By a process of deduction, the Homeopath in question is Ursula Kraus-Harper. She is a Member of the Society of Homeopaths, makes claims on her website which breach the SOH Code of Ethics and Practice, and has some interesting views on vaccine safety. She also makes this fallacy mangled claim about CEASE Therapy
“Clinical experience has shown that it works in almost all cases, except when there is brain damage. Note that no conventional randomised, controlled trials (RCTs) have been carried out to support this statement (in the same way as such RCTs have not been carried out for most of the treatment you get on the NHS).”
So it works as well as something else without a good quality evidence base?! High praise indeed. Despite the lack of results Anna confirms to another CEASE Therapist on the blog that she is continuing to consult with the baffled Ursula
“Many thanks for your advice Sima, I will get Scarlett started with this as soon as I can. I am meeting with Ursula on Sunday so I will pass on your email address if that’s OK and maybe she can contact you regarding some more advice.
whilst also mentioning another anecdotal case (presumably from Ursula herself tut tut)
“I know she has taken on another Child who regressed and developed seizures with CEASE from another CEASE therapist in Holland. If another child can be helped from this it would be great.
So what have we learnt from this exchange about CEASE and Homeopathy? CEASE encourages parents to use short term subjective measures of success based on personal observation which are inherently unreliable and subject to unconcious bias. Parents who believe and commit to the CEASE approach however may still continue treatment and be convinced of its value even in the face of perceived negative results and anecdotes of the potential for harm. While there are unimpressive anecdotal cases of CEASE being ‘successful’ which are touted by proponents as good evidence, there are also anecdotal cases of it causing direct harm such as those above. Those who wrongly give weight to anecdotes over proper high quality evidence and promote and practice CEASE therapy are seemingly happy to dismiss or ignore these negative anecdotes. Yet again, when faced with a lack of success and having exhausted all know approaches an experienced homeopath and SOH member unashamedly continues to believe in magic pills, a stubbornness in the face of stark reality which does no good for the children and parents they claim to be helping. Ursula may be baffled that a flawed approach such as CEASE which uses pseudoscientific and inert treatments failed to produce tangible results, but I am not. Are you?

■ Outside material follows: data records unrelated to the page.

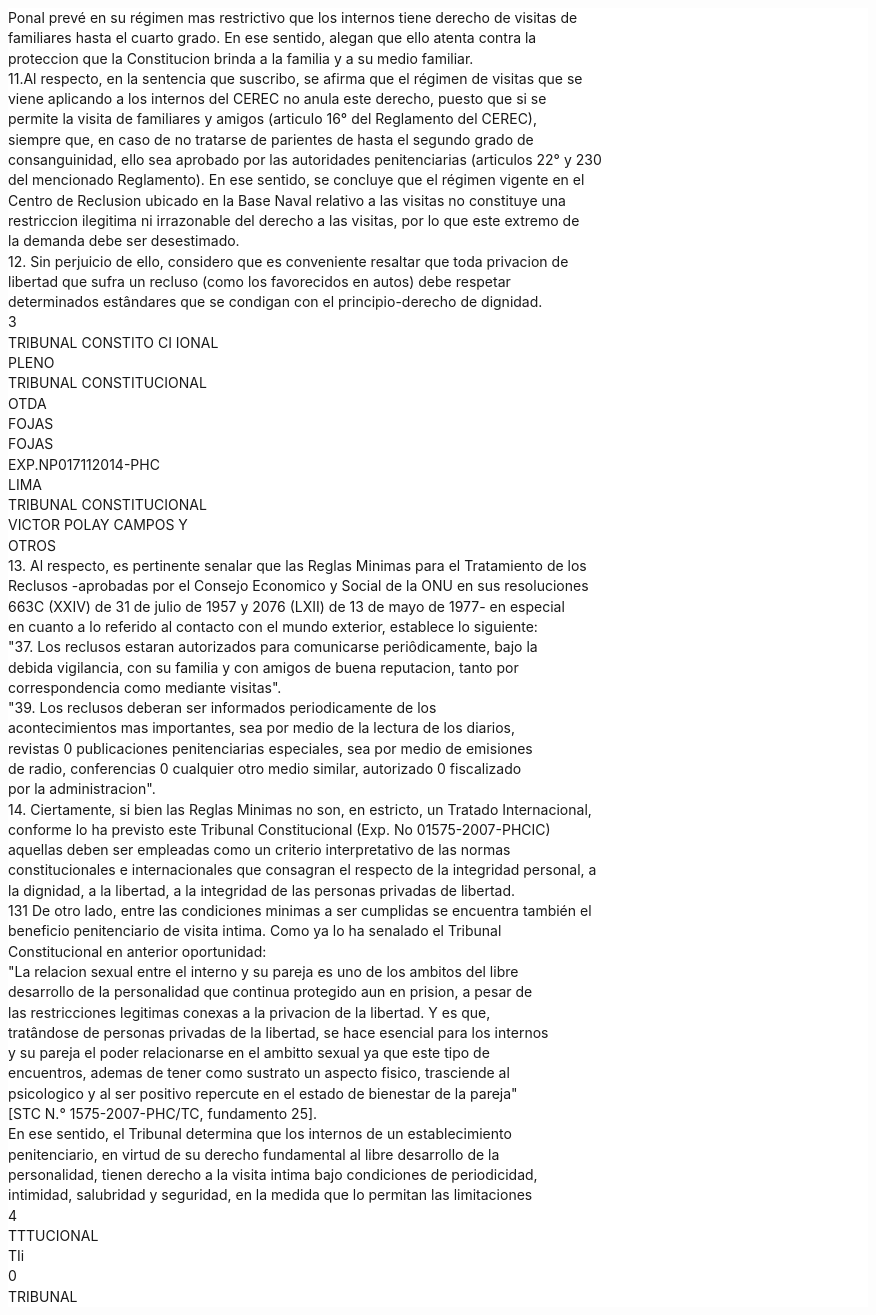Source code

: Ponal prevé en su régimen mas restrictivo que los internos tiene derecho de visitas de  
familiares hasta el cuarto grado. En ese sentido, alegan que ello atenta contra la  
proteccion que la Constitucion brinda a la familia y a su medio familiar.  
11.Al respecto, en la sentencia que suscribo, se afirma que el régimen de visitas que se  
viene aplicando a los internos del CEREC no anula este derecho, puesto que si se  
permite la visita de familiares y amigos (articulo 16° del Reglamento del CEREC),  
siempre que, en caso de no tratarse de parientes de hasta el segundo grado de  
consanguinidad, ello sea aprobado por las autoridades penitenciarias (articulos 22° y 230  
del mencionado Reglamento). En ese sentido, se concluye que el régimen vigente en el  
Centro de Reclusion ubicado en la Base Naval relativo a las visitas no constituye una  
restriccion ilegitima ni irrazonable del derecho a las visitas, por lo que este extremo de  
la demanda debe ser desestimado.  
12. Sin perjuicio de ello, considero que es conveniente resaltar que toda privacion de  
libertad que sufra un recluso (como los favorecidos en autos) debe respetar  
determinados estândares que se condigan con el principio-derecho de dignidad.  
3  
TRIBUNAL CONSTITO CI IONAL  
PLENO  
TRIBUNAL CONSTITUCIONAL  
OTDA  
FOJAS  
FOJAS  
EXP.NP017112014-PHC  
LIMA  
TRIBUNAL CONSTITUCIONAL  
VICTOR POLAY CAMPOS Y  
OTROS  
13. Al respecto, es pertinente senalar que las Reglas Minimas para el Tratamiento de los  
Reclusos -aprobadas por el Consejo Economico y Social de la ONU en sus resoluciones  
663C (XXIV) de 31 de julio de 1957 y 2076 (LXII) de 13 de mayo de 1977- en especial  
en cuanto a lo referido al contacto con el mundo exterior, establece lo siguiente:  
"37. Los reclusos estaran autorizados para comunicarse periôdicamente, bajo la  
debida vigilancia, con su familia y con amigos de buena reputacion, tanto por  
correspondencia como mediante visitas".  
"39. Los reclusos deberan ser informados periodicamente de los  
acontecimientos mas importantes, sea por medio de la lectura de los diarios,  
revistas 0 publicaciones penitenciarias especiales, sea por medio de emisiones  
de radio, conferencias 0 cualquier otro medio similar, autorizado 0 fiscalizado  
por la administracion".  
14. Ciertamente, si bien las Reglas Minimas no son, en estricto, un Tratado Internacional,  
conforme lo ha previsto este Tribunal Constitucional (Exp. No 01575-2007-PHCIC)  
aquellas deben ser empleadas como un criterio interpretativo de las normas  
constitucionales e internacionales que consagran el respecto de la integridad personal, a  
la dignidad, a la libertad, a la integridad de las personas privadas de libertad.  
131 De otro lado, entre las condiciones minimas a ser cumplidas se encuentra también el  
beneficio penitenciario de visita intima. Como ya lo ha senalado el Tribunal  
Constitucional en anterior oportunidad:  
"La relacion sexual entre el interno y su pareja es uno de los ambitos del libre  
desarrollo de la personalidad que continua protegido aun en prision, a pesar de  
las restricciones legitimas conexas a la privacion de la libertad. Y es que,  
tratândose de personas privadas de la libertad, se hace esencial para los internos  
y su pareja el poder relacionarse en el ambitto sexual ya que este tipo de  
encuentros, ademas de tener como sustrato un aspecto fisico, trasciende al  
psicologico y al ser positivo repercute en el estado de bienestar de la pareja"  
[STC N.° 1575-2007-PHC/TC, fundamento 25].  
En ese sentido, el Tribunal determina que los internos de un establecimiento  
penitenciario, en virtud de su derecho fundamental al libre desarrollo de la  
personalidad, tienen derecho a la visita intima bajo condiciones de periodicidad,  
intimidad, salubridad y seguridad, en la medida que lo permitan las limitaciones  
4  
TTTUCIONAL  
TIi  
0  
TRIBUNAL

It seems that Ursula Kraus-Harper isn’t very happy with my criticism of her. She has recently updated her blog with the following:-
(Apparently someone called Slippydidoo or so posted a blog about me on the internet, which claims that I doubt homeopathy or the Cease therapy. I am doubtful about many things, especially of people who do not disclose their names when attacking other people. But I certainly do not doubt the effectiveness of homeopathy and of the Cease therapy. Quite the contrary!)
I thought the only reasonable thing would be to send her a polite email explaining my position.
I note from your website that you claim I have got some facts wrong in my blog post about you (from June 2013).
Well it seems you have got one major one wrong yourself in your response.
Let us be clear – I have never suggested or claimed that you ‘doubt’ the CEASE or Homeopathy which you practice this is a misunderstanding on your part. Your commitment to inert confectionary as medicine is obvious.
What I actually did was comment on a posters account of treatment which said that CEASE practitioner ‘Ursula’ was ‘baffled’ and CEASE Therapy had failed to successfully treat her child.
You may well have no doubts about CEASE but that’s irrelevant – ‘Anna’ certainly had doubts – and it was an intervention which brought no benefit to her daughter.
That’s the important point isn’t it? One you fail to address.